Mais très vite ce qui ressort dans les entretiens c’est que la coopération est la seule perspective possible. Les citoyens ont repris conscience que le service public est le socle de la République. Mais ils ont aussi pu voir que l’État central ou déconcentré n’est pas tout puissant. Il est parfois faillible même en local. De même, les collectivités locales savent se mobiliser et innover avec une réactivité assez exceptionnelle. Mais elles ont aussi leurs faiblesses. C’est pourquoi, comme le formule Olivier Gregoire, DGS au Conseil Départemental de la Charente, personne ne peut prétendre avoir le monopole. La clé passe par le fait de travailler ensemble sans morgue ni suffisances, dans l’humilité requise par le service de l’intérêt général. En cela, l’approche territoriale, à savoir l’engagement, la convergence et la coopération des acteurs publics et privés (société civile et entreprises) sur le territoire pour développer des solutions collectives, est un espoir.

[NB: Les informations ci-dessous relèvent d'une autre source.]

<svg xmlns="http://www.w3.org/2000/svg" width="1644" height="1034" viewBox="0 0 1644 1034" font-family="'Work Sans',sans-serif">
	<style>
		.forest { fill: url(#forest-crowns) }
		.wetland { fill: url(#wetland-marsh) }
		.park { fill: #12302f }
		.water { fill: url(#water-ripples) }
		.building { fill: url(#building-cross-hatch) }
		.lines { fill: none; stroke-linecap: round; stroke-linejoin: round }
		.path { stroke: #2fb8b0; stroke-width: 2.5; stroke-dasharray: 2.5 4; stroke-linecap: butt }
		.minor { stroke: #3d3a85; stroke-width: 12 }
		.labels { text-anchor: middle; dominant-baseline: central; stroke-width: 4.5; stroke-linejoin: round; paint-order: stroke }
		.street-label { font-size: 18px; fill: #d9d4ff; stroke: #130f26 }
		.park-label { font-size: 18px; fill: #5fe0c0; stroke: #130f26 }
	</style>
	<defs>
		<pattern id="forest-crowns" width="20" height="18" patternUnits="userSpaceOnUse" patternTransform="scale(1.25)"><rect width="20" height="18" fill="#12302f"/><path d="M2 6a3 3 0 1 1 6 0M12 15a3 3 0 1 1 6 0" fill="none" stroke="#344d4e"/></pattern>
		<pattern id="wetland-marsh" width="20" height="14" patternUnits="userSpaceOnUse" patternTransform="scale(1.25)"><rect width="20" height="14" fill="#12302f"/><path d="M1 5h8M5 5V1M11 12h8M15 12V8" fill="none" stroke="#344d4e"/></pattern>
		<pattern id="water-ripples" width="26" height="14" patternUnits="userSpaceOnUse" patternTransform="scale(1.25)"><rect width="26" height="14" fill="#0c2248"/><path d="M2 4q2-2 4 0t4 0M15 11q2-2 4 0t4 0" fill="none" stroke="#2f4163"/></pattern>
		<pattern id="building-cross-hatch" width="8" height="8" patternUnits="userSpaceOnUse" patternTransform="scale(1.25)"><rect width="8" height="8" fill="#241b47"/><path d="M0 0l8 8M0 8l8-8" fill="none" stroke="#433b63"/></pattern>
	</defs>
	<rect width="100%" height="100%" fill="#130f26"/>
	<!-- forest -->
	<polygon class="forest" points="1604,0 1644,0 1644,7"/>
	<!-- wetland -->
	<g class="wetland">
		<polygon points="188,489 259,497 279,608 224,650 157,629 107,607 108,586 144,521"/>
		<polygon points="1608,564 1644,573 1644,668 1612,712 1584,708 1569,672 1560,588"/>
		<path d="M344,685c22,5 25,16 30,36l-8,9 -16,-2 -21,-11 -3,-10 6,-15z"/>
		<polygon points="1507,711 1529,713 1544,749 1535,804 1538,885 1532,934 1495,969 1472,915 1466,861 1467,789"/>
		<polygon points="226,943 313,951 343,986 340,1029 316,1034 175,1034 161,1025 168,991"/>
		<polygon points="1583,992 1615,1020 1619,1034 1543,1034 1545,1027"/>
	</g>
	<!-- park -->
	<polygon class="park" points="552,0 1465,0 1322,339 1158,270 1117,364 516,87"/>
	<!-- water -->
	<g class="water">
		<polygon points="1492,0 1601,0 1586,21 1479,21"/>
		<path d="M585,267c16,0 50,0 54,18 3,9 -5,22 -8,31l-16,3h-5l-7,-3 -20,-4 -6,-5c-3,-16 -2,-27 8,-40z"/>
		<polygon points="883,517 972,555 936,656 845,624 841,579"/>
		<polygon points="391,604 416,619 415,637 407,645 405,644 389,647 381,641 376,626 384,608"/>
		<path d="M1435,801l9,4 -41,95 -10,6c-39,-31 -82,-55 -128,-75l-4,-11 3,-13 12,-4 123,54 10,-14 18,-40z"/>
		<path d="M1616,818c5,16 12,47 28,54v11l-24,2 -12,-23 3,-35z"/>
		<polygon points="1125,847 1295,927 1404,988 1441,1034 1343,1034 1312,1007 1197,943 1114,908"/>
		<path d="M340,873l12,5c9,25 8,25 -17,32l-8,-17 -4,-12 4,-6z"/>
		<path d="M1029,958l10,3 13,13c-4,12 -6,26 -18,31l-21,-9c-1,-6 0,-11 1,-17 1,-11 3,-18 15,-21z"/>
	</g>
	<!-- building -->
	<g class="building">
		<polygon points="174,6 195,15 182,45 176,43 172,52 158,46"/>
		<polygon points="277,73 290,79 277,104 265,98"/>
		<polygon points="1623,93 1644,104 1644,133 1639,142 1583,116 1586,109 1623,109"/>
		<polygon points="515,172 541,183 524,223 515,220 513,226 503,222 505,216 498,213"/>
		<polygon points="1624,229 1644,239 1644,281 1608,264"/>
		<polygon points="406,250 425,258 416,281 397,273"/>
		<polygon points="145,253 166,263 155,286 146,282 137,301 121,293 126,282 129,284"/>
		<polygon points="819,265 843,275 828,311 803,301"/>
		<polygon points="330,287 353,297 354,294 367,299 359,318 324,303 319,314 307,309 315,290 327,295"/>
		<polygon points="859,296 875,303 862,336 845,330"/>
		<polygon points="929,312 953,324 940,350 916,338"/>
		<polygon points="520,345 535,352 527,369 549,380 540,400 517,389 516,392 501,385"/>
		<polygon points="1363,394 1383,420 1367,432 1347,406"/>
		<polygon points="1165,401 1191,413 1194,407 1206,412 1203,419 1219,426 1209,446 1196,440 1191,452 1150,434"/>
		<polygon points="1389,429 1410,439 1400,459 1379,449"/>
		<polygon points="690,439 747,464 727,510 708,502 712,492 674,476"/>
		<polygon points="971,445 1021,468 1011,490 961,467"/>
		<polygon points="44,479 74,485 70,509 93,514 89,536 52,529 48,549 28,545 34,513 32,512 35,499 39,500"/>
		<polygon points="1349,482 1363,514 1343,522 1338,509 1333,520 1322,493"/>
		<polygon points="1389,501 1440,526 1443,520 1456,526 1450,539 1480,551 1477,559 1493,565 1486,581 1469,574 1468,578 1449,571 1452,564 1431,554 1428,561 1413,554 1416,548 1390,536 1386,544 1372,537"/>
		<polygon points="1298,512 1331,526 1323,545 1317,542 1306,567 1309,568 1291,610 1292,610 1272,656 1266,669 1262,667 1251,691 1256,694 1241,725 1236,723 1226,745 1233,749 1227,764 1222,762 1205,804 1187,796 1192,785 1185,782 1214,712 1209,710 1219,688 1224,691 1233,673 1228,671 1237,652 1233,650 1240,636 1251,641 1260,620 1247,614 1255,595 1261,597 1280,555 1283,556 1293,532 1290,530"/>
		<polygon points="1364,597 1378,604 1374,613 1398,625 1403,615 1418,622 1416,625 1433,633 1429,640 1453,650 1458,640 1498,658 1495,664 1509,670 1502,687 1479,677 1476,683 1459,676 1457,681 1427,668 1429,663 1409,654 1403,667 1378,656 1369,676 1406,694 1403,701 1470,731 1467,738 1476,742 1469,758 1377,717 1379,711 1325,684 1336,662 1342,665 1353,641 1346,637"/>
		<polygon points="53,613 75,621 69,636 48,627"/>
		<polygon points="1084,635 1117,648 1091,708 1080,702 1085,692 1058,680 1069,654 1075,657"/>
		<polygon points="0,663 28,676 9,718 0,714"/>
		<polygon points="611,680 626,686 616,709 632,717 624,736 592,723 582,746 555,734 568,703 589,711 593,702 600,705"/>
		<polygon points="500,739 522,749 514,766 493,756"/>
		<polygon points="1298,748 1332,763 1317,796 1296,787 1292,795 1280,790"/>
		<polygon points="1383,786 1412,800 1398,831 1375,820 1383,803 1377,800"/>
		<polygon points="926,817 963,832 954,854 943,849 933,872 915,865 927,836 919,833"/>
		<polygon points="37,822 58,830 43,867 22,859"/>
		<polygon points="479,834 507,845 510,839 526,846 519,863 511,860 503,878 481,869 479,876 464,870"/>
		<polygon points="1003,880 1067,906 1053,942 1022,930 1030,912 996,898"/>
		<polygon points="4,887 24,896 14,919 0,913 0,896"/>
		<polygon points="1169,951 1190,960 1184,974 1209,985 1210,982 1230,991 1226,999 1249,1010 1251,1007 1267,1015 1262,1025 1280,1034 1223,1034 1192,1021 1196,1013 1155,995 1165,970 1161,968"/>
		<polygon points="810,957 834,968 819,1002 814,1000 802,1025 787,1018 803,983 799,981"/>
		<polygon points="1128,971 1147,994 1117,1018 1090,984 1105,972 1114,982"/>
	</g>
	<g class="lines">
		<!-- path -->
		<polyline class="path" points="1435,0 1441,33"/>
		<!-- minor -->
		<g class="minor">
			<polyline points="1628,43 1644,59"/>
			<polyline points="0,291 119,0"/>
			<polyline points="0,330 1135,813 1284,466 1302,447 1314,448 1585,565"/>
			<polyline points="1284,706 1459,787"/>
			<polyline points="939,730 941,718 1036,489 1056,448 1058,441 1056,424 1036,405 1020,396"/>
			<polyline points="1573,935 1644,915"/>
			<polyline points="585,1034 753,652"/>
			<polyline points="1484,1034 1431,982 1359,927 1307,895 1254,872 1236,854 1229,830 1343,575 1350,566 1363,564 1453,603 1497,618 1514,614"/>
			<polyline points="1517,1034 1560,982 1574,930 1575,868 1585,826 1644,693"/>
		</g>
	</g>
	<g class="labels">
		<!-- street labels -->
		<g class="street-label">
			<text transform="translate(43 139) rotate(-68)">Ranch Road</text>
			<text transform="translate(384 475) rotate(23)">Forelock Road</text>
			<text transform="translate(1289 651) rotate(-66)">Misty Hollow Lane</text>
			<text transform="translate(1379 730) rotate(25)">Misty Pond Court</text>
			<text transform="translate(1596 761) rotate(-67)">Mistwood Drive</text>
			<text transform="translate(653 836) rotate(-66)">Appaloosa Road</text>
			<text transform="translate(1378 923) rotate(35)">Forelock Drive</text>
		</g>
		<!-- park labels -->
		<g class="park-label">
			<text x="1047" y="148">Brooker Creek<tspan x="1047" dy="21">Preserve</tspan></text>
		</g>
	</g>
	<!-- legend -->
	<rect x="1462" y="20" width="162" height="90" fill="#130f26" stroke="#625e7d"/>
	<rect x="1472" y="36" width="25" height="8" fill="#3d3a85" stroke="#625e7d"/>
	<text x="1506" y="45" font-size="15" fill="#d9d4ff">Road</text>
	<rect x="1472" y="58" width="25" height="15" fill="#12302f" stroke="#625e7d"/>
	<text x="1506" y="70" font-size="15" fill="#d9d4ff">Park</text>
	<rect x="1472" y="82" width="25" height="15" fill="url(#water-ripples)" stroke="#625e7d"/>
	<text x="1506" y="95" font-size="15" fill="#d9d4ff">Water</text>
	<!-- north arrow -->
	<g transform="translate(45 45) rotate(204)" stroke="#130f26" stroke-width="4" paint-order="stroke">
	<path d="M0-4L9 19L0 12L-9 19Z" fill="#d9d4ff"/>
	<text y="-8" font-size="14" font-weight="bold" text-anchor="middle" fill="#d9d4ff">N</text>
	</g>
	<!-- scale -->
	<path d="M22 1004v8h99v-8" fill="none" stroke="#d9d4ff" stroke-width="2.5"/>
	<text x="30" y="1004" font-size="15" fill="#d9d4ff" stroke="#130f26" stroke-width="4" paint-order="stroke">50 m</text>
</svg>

Et la gestion de la crise sanitaire offre d’ailleurs de beaux exemples d’une telle évolution qui place la coopération comme perspective des relations entre l’État et les organisations publiques locales. Dans certains territoires, la préfecture a véritablement joué le rôle de facilitateur auprès des organisations publiques locales et des autres acteurs du territoire. Les témoignages soulignent alors l’importance du soutien apporté par la préfecture. Les services locaux de l’État, l’État local selon l’expression de Fréderic Fievet, DGS de la ville de Tours, et en tout premier lieu les services de la préfecture ont été extrêmement mobilisés, réactifs, soutenants et au final efficaces.

C’est aussi la perspective donnée par Christophe Quintelier, Directeur général de la communauté de communes de Pévèle-Carembault, dans un témoignage pour le CDG59. Il constate que, « le préfet a organisé plusieurs rencontres pour échanger et veiller à la cohérence des dispositions prises par les EPCI dans leur action économique, ou sensibiliser sur les actions à mettre en œuvre pour limiter les impacts de la crise sur le secteur du BTP. J’ai su que dans d’autres départements ce type de démarche avait été également entrepris pour d’autres sujets. C’était pour notre part, la première fois, que l’État s’inscrivait dans un dialogue collectif et non plus bilatéral avec les EPCI pour traiter d’un problème collectif ».

Cette évolution du rôle du préfet comme facilitateur, qu’appelle de ces vœux la sous-préfète de l’arrondissement de Vervins, Sonia Hasni, va dans le sens de la propre évolution des organisations publiques locales. Cette ouverture ainsi que la coopération inter-institutionnelle et avec les acteurs du territoires a d’ailleurs constitué l’un des vecteur de l’agilité des services publics locaux pendant la crise.

L’horizon public serait ainsi marqué par une mutation du rôle des organisations publiques d’administration de contrôle à accompagnatrices. Cela vaudrait tant dans les relations entre l’État et les organisations publiques locales, qu’entre les organismes publics locaux eux-mêmes ainsi qu’avec les acteurs de la société civile et les entreprises. Pour Nicolas Pernot, DGS de la Région Grand Est, nous avançons vers un rôle des organisations publiques de gestionnaire de réseau et de facilitateur sur le territoire.

Ce sont bien les modalités de l’action publique qui changent. La crise du Covid aura sans doute permis cette mutation systémique, ce changement de paradigme, tant attendu vers la coproduction de l’action publique et la prise en compte des besoins et des contextes. Et, les initiatives qui naissent sur les territoires pour penser l’après donnent deux grandes directions : la transition écologique et les questions autour du lien. Pour Sonia Hasni, ils doivent être la boussole de l’action publique et construits avec l’ensemble des acteurs.